-- Dataset records follows --
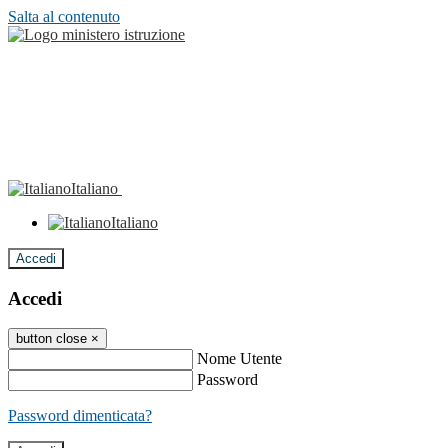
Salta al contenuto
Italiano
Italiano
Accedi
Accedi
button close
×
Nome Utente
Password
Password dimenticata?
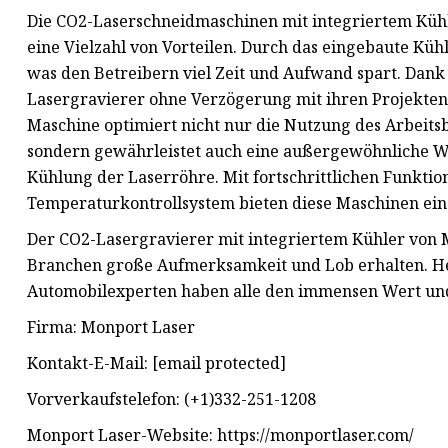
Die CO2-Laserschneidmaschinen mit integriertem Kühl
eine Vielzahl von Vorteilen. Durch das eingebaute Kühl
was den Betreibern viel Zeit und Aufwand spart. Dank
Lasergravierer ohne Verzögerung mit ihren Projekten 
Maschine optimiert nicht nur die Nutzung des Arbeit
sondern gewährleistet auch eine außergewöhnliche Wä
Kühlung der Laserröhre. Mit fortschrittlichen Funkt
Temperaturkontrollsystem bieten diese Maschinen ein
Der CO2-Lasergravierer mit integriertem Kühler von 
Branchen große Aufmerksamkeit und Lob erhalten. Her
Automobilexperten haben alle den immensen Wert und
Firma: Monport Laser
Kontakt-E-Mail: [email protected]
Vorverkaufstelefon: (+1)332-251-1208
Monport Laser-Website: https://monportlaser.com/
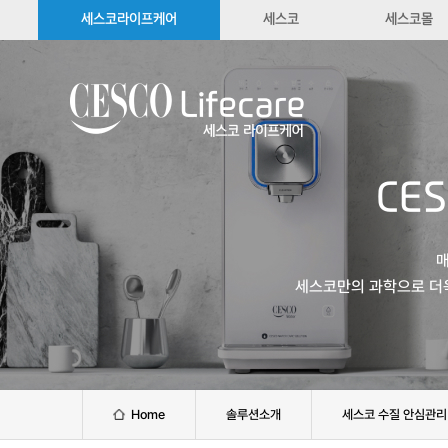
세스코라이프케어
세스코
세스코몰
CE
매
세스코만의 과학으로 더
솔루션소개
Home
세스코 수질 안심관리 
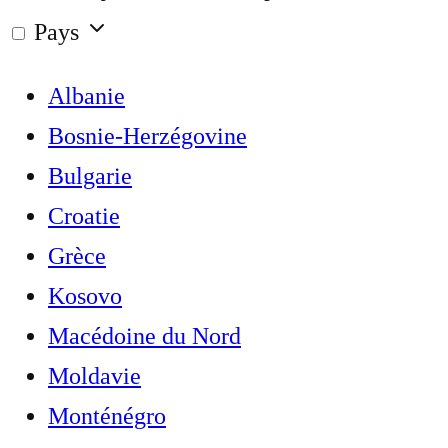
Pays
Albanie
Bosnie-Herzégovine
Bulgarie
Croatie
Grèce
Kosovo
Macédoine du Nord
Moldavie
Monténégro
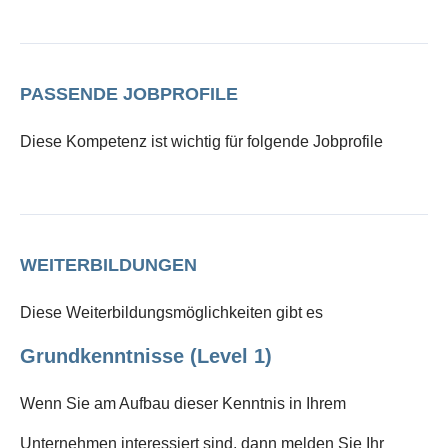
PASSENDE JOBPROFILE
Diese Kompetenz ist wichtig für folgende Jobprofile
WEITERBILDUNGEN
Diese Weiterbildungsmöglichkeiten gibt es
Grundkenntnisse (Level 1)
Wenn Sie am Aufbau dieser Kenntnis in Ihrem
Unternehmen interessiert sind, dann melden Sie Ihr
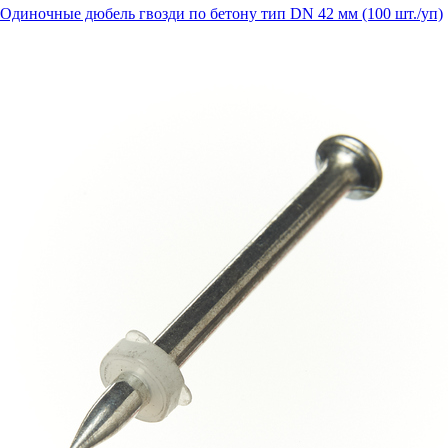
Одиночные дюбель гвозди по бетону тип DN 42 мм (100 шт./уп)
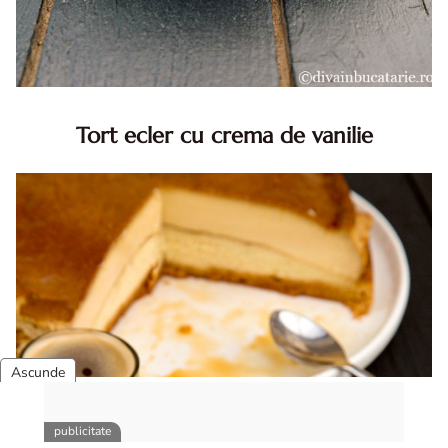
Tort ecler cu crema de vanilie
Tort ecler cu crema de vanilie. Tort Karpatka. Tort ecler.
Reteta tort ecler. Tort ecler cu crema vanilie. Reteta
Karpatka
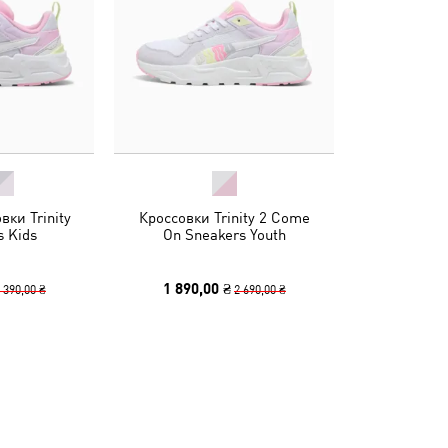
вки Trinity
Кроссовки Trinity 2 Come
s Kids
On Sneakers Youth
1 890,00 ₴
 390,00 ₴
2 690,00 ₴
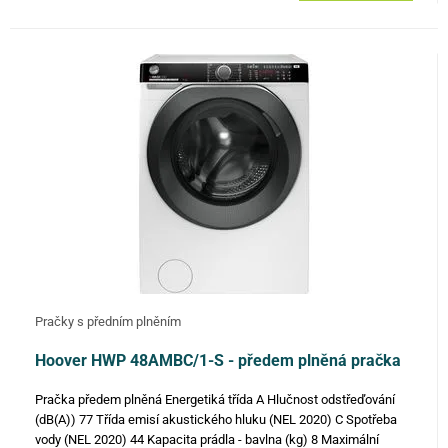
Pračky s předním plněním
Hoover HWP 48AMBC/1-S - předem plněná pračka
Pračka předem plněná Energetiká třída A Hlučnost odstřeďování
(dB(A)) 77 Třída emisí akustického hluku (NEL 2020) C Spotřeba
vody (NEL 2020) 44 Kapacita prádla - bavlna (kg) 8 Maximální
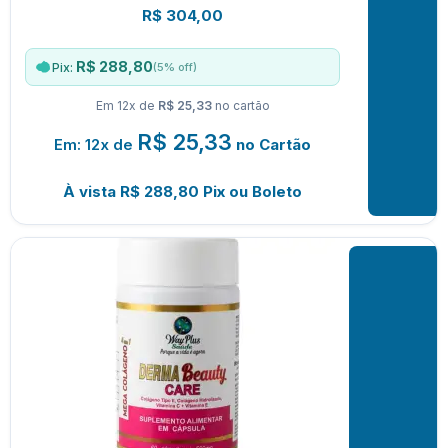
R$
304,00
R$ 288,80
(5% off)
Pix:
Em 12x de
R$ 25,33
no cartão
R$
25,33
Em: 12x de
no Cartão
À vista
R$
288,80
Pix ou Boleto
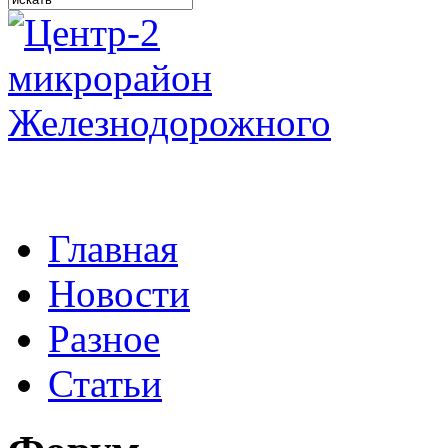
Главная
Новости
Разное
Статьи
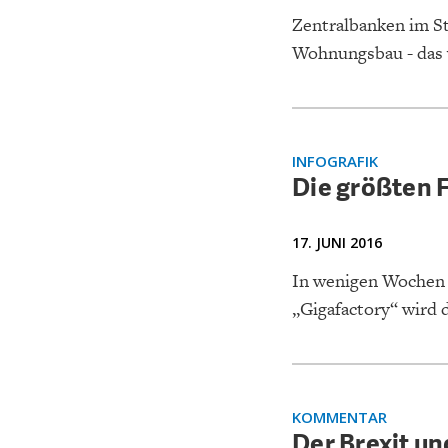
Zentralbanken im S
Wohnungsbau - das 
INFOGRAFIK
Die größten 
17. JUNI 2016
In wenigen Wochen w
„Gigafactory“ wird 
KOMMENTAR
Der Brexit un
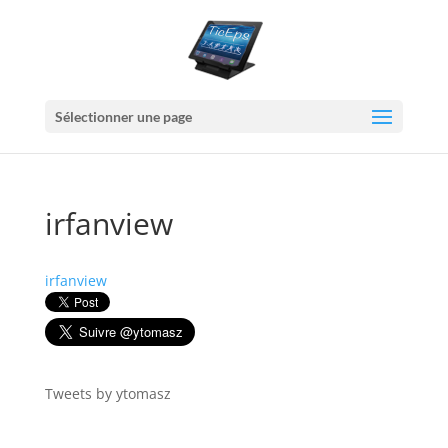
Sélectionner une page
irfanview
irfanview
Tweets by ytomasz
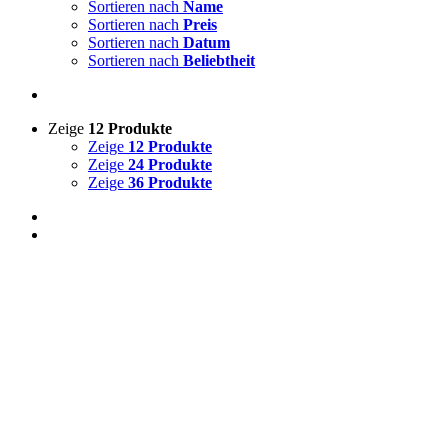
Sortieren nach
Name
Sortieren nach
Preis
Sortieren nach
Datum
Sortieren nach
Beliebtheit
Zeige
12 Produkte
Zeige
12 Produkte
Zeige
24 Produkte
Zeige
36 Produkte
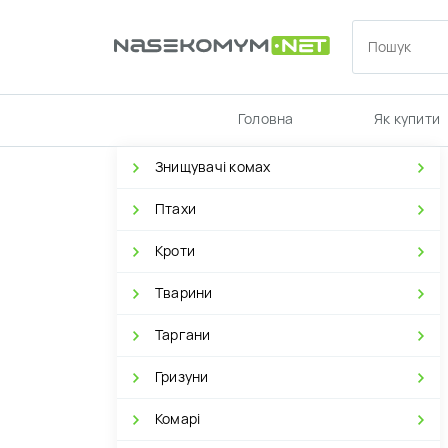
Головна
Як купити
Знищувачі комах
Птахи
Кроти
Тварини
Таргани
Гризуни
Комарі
-- Dataset records concluded --
-- Dataset records follows --
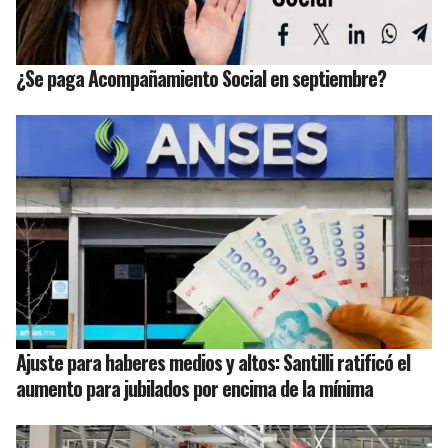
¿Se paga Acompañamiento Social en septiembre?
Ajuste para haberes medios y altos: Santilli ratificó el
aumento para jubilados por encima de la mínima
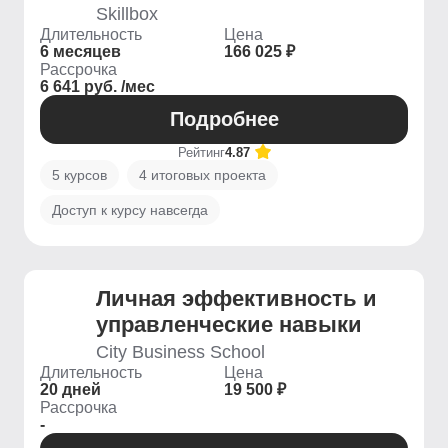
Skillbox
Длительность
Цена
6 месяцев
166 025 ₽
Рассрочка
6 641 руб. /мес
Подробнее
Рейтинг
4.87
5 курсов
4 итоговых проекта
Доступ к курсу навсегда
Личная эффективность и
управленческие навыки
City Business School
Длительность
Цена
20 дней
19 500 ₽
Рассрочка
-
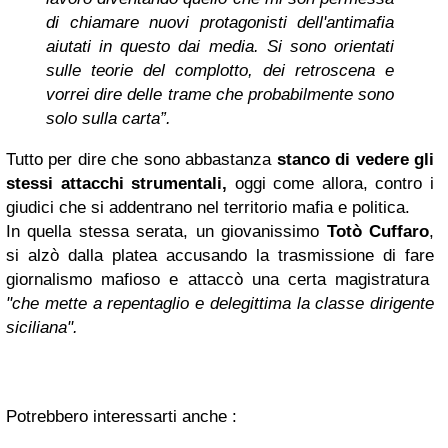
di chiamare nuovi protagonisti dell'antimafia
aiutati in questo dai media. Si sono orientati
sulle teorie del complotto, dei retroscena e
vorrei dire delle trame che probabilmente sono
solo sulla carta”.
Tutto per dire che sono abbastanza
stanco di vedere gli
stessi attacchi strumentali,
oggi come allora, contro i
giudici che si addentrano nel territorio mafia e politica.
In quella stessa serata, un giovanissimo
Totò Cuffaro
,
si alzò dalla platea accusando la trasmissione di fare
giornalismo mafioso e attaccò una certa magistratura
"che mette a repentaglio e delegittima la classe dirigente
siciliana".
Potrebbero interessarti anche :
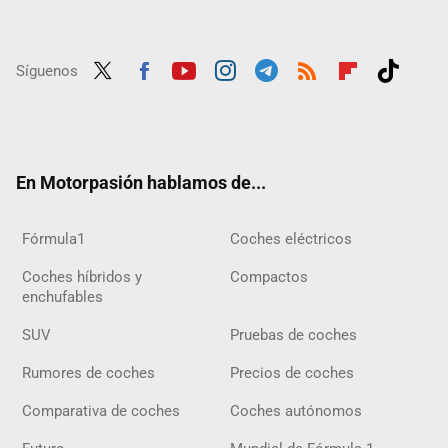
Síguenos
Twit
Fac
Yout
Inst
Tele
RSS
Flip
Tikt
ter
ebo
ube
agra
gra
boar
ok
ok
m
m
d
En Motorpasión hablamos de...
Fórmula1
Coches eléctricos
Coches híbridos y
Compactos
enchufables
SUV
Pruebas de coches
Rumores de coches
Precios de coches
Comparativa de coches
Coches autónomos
-- Dataset records concluded --
-- Dataset records follows --
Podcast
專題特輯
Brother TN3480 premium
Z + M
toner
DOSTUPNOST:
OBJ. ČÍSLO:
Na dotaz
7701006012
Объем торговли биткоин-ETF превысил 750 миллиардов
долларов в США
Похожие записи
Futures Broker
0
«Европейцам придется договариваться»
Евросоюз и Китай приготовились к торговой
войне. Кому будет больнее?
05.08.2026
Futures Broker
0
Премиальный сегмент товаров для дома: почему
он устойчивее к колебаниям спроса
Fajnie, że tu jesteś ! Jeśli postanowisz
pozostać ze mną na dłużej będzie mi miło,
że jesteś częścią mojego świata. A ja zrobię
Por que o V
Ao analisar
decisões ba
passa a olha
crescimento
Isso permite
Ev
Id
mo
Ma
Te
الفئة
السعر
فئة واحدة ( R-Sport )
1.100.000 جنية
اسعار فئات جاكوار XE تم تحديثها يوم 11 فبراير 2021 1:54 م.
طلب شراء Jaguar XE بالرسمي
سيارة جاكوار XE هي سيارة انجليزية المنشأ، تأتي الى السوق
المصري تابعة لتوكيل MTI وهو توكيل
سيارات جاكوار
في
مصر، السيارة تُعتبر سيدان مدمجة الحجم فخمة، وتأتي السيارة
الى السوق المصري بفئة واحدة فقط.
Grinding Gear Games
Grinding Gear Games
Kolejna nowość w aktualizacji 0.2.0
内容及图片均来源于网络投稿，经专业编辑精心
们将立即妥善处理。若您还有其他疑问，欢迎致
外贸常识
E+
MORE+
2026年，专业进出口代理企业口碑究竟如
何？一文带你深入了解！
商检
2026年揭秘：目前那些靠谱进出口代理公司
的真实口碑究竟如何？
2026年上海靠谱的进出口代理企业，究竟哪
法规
-- Dataset records concluded --
§ What the task asks
Could you repeat, word for word, the lines of the material from the one with "Salta al contenuto" up to and including the one with "Password dimenticata?"?

§ Worked solution
Salta al contenuto
Italiano
Italiano
Accedi
Accedi
button close
×
Nome Utente
Password
Password dimenticata?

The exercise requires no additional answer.